Philip let me make it clear to you... The rainwater is flowing in the correct direction ie towards my gutter,at the end of my gutter is the downspout. putting another downspout inbetween us is not an option basically because we cannot due to the nature our doorways are adjacent to each other and will look stupid anyway even if we could put one there.

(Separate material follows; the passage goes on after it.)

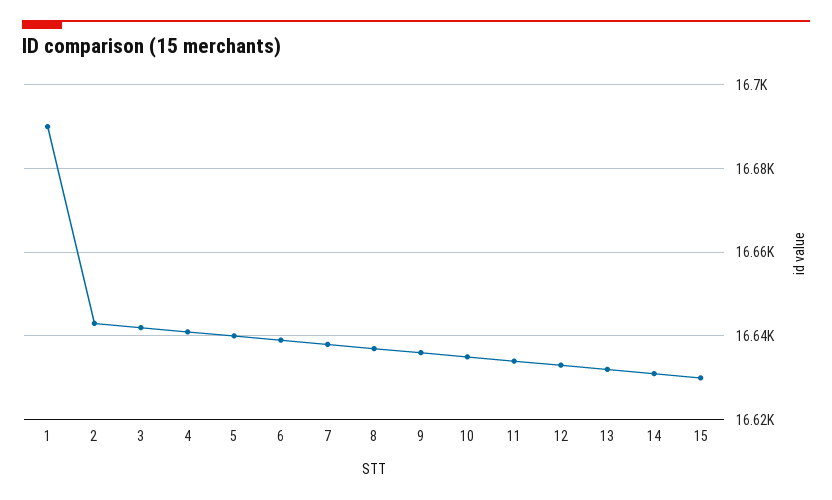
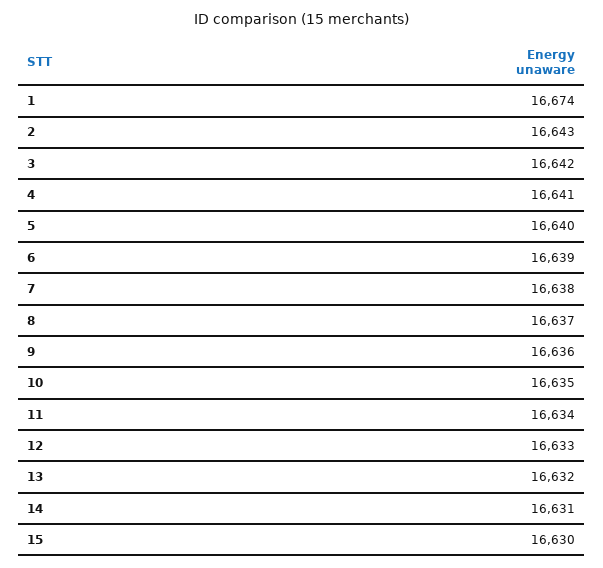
1: 16690 -> 16674

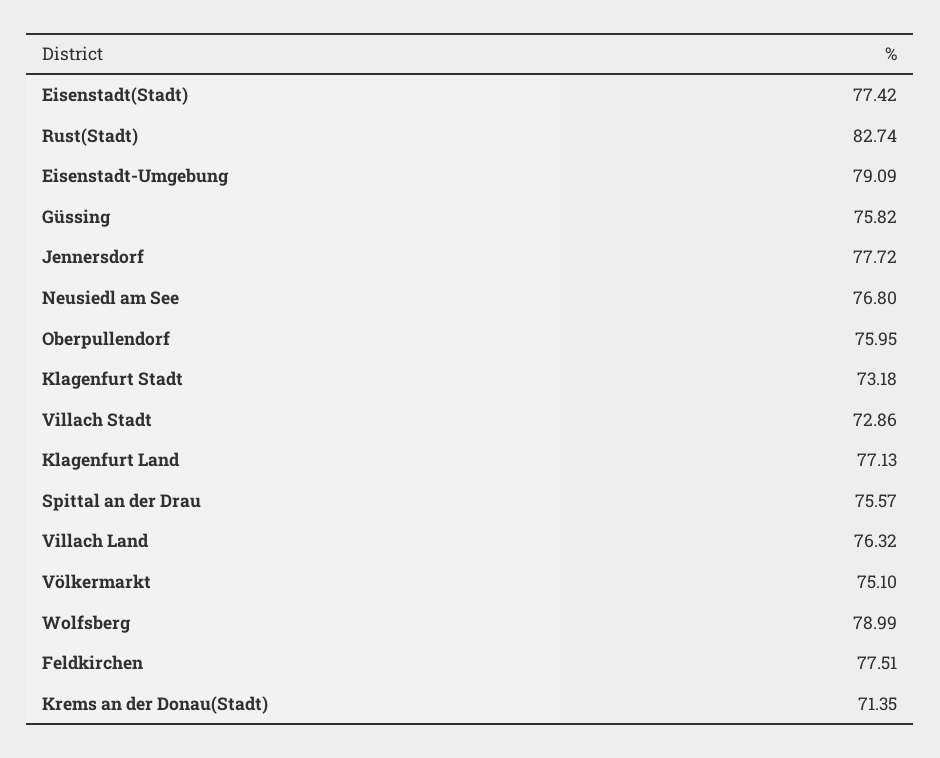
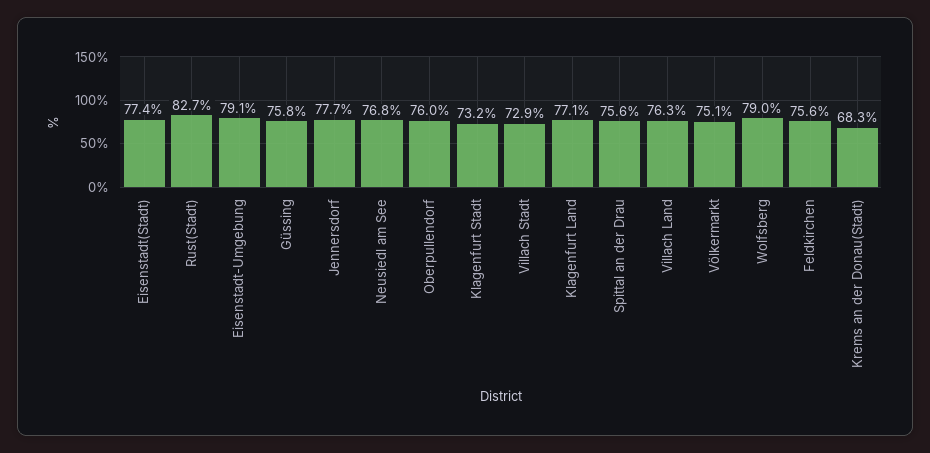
Feldkirchen: 77.51 -> 75.6
Krems an der Donau(Stadt): 71.35 -> 68.3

The problem is the joint, its too thick and blocks the excess water it leaves up there. I think it'll get worse when the gutter starts aquiring moss,grass,silt and I'm thinking the rainwater will start pissing over the edge in heavy rainfall?.

Reply to
George

They obviously were.

No they didn't, but what do you think has caused a solid sandstone gutter to run in the opposite direction to what it should?

Reply to
Phil L

I know this George - this is why the neighbours new lead goes over the top of yours, and what is causing the water to hold. In a perfect world, it should be one continuous piece of lead so there would be no steps, but it's not a perfect world and your neighbours lead has disintegrated/been robbed and so it has to be re-covered...short of stripping your gutters too, there is no alternative, and this isn't feasible because A) your gutters aren't leaking and you aren't going to pay for it, and B) the neighbour isn't going to pay for it neither as it's only her gutters she is interested in.

so short of stripping the gutters of the entire row of houses,which no one wants to pay for, can you suggest to me a different way of covering your neighbours gutter with lead and not having a joint like this - I'm sure there are an army of roofers out there waiting for the suggestion.